Sopportato, non amato: in molti gongolano per l’addio di Petkovic

«Il sostituto di Vlado? La Svizzera farà un passo indietro»

Arno Rossini: «Credo che ci troveremo a rimpiangere Vlado».

MURI - Amato? A tratti. Sostenuto? Non sempre con la necessaria forza. Criticato? Tanto, tantissimo. In alcuni casi a ragione, in altri invece gratuitamente. Sette anni intensi alla guida della Svizzera sono stati, per Vlado Petkovic, anche sette anni di continui confronti e scontri con i tifosi, con la stampa, anche con alcuni dirigenti. La tirata d’orecchie, davanti a risultati scarsi, ci sta sempre; davvero però, tenuto conto del reale valore di una Nazionale che non è mai stata una big mondiale, il settennio vladiano meritava di essere accompagnato da tanta acredine?

«Amore e sostegno incondizionato per Petkovic? Non so - è intervenuto Arno Rossini - Il punto non è Vlado, è il ruolo del selezionatore: stiamo parlando di un lavoro complicatissimo nel quale, pur contando su poche partite l’anno, devi comunque riuscire a entrare nel cuore dei tifosi. Non è semplice né scontato».

È questo che ha spinto il tecnico a “sposare” il Bordeaux?
«Io credo che, soprattutto, alla base di tutto ci sia la voglia di cambiare. Di abbracciare una nuova sfida professionale. Vlado ha 58 anni, l’età giusta per fare un altro lavoro. Perché... è chiaro che guidare un club e una nazionale sono due mestieri diversissimi tra loro, vero?»

Assolutamente. Tutto qui? E opportunità, ambizione, stipendio…
«Conta tutto, certo. Conta la voglia di rimettersi in gioco in un campionato per lui nuovo, dopo aver lavorato in Svizzera, Italia e Turchia. Conta la forza di un club che non può essere considerato di primissima fascia ma che è comunque uno di quelli “storici” in Francia. Contano i risultati ottenuti con la Nazionale».

Ottimi.
«Incredibili. Non rimani tanto al servizio di una Federazione se non hai buoni numeri. E Petkovic in questo è stato da record. Certo, ci sono stati momenti difficili - e mi viene in mente il post-Mondiale 2018 - ma quelli positivi sono stati la maggior parte. E poi pensiamo all’ultimo Europeo. Partenza così così con il Galles, crollo con l’Italia e poi la grande reazione e cavalcata. Quanto fatto dai rossocrociati contro Turchia, Francia e Spagna è solo ed esclusivamente merito di Vlado. Ha ottenuto un risultato che alla Svizzera mancava da 60 anni. E ora può lasciare da vincente».

**Compiti da svolgere**
(a) Stabilisci se ciascuna delle seguenti affermazioni concorda con l'articolo su Petkovic, rispondendo sì o no e citando le parole decisive dell'articolo: (i) Petkovic è rimasto alla guida della Svizzera per sette anni; (ii) secondo Rossini, Petkovic ha 60 anni; (iii) secondo Rossini, il Bordeaux è un club di primissima fascia.
(b) Elenca tutte le nazionali che l'articolo su Petkovic indica come avversarie della Svizzera all'ultimo Europeo.
(c) Riprendi l'articolo su Petkovic e continualo a partire dall'ultima frase riportata.

**Dati da analizzare**
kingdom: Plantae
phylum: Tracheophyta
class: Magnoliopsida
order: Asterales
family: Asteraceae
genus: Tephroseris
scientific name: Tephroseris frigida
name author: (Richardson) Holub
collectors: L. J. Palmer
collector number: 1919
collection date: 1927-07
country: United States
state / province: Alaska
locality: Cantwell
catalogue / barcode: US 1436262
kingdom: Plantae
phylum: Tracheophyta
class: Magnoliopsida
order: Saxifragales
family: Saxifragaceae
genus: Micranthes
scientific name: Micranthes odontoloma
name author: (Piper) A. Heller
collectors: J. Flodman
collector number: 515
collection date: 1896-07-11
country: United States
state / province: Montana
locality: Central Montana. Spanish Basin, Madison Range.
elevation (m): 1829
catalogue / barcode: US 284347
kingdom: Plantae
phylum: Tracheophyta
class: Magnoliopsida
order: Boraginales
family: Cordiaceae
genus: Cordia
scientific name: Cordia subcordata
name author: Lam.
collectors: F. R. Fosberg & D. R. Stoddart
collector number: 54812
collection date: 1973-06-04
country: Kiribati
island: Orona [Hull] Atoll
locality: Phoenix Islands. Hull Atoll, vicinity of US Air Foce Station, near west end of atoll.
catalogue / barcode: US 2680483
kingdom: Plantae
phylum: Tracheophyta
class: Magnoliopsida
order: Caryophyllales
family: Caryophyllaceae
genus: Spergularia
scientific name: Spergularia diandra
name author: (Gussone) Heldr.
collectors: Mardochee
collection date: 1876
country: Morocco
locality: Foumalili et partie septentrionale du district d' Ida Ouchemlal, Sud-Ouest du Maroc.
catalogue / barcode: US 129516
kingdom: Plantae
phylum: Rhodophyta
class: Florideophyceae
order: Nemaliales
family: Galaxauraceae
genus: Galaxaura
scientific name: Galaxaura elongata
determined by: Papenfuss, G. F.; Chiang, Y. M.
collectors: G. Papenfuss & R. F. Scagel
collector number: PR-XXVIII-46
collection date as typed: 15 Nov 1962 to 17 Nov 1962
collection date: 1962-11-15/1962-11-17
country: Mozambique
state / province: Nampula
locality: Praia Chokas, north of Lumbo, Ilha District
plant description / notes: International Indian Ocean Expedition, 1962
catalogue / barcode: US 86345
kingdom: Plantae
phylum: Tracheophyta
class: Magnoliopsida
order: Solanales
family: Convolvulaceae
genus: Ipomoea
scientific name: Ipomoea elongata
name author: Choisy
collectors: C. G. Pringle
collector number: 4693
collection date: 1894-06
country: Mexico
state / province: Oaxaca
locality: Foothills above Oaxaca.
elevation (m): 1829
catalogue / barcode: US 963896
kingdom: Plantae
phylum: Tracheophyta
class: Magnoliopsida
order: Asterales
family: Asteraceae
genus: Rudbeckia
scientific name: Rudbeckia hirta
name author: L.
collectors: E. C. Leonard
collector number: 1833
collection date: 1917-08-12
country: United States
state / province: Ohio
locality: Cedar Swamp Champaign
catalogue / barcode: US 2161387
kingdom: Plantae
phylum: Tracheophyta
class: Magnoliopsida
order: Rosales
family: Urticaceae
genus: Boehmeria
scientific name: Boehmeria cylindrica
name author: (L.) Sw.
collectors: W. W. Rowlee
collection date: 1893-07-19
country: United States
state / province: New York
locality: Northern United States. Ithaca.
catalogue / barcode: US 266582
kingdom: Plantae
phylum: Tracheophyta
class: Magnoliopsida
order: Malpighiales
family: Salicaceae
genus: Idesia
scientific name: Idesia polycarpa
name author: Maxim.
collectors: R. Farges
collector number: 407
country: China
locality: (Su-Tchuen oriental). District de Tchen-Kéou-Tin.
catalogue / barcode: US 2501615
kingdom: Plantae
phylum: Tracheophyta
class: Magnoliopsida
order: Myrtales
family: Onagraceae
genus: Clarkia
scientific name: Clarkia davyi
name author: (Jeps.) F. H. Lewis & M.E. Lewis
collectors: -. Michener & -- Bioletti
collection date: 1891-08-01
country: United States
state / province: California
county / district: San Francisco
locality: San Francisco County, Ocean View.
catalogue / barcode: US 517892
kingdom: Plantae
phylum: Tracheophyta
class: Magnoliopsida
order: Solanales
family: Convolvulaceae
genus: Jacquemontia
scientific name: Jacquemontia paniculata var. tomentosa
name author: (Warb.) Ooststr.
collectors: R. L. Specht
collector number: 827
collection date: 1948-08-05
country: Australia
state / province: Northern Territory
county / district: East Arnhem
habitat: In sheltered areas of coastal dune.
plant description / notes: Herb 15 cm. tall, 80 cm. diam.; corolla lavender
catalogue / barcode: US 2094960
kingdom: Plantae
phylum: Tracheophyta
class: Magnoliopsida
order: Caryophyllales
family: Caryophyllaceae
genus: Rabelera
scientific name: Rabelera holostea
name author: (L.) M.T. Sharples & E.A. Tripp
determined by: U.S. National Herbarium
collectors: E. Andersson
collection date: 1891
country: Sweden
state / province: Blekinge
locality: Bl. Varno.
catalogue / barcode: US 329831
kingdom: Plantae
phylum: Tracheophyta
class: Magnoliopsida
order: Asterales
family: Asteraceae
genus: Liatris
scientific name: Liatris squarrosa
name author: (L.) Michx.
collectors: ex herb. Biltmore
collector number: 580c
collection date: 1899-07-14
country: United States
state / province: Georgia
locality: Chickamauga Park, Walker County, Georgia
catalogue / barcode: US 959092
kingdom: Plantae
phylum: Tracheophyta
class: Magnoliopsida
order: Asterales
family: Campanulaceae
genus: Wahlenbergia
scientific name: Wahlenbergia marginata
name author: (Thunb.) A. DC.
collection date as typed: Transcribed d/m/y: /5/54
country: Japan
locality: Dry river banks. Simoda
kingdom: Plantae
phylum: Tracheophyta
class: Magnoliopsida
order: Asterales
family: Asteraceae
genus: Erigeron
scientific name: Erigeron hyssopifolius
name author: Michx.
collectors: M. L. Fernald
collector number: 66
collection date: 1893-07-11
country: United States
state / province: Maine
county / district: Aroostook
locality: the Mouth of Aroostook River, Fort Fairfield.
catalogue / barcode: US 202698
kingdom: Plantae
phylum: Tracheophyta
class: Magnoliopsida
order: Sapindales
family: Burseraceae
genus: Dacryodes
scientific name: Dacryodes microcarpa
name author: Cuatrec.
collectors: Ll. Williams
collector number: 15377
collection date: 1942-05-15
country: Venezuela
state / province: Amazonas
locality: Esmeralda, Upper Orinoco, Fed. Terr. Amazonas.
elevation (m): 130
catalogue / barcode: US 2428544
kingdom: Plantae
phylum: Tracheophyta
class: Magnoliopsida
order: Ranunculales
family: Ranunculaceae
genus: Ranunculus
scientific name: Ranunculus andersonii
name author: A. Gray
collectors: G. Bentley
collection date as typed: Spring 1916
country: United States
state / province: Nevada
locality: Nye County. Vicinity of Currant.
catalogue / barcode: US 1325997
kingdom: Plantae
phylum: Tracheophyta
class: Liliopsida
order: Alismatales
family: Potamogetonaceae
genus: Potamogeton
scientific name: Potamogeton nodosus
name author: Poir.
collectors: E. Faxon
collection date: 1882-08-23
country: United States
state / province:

**Risposte**
(a)
(i) Sì: «Sette anni intensi alla guida della Svizzera sono stati, per Vlado Petkovic, anche sette anni di continui confronti e scontri»
(ii) No: «Vlado ha 58 anni»
(iii) No: «un club che non può essere considerato di primissima fascia»

(b) Galles, Italia, Turchia, Francia, Spagna

(c)
È il classico “non si può far meglio”?
«Credo che rimanendo avrebbe solo potuto peggiorare quei numeri. Già la qualificazione al Mondiale non sarebbe stata semplice…».

Ma perché, con tanta scelta, il Bordeaux ha puntato proprio Petkovic?
«In tempi non sospetti avevo già detto che secondo me Vlado era uno dei dieci migliori allenatori d’Europa. Oltre a essere preparato, ha carisma, personalità, determinazione… E poi ha un biglietto da visita importante: il successo della Nazionale sulla Francia. Di sicuro, se la dirigenza dei Girondini era incerta, dopo quella partita, per come è stata gestita, si è definitivamente convinta. D’altronde, offrire un contratto di tre anni non è da tutti».

È uno dei motivi che hanno portato al divorzio?
«Inutile sorprendersi. Accordi del genere sono tanto rari quanto preziosi. Ma Petkovic non ha scelto per soldi. A questo punto contano più la fiducia dimostratagli e la possibilità di portare avanti un progetto serio».

Via Vlado, chi vestirà rossocrociato?
«È difficile da dire. Candidati all’altezza io non ne vedo moltissimi. Se, come spero, la Federazione punterà su qualcuno che ha già esperienza da selezionatore e non è stato solo un allenatore, la rosa di papabili si restringerà poi in maniera drammatica. Salvo sorprese, credo che a livello di preparazione, sensibilità e qualità, qualsiasi sia il sostituto la Svizzera farà un passo indietro. Credo che ci troveremo a rimpiangere Vlado».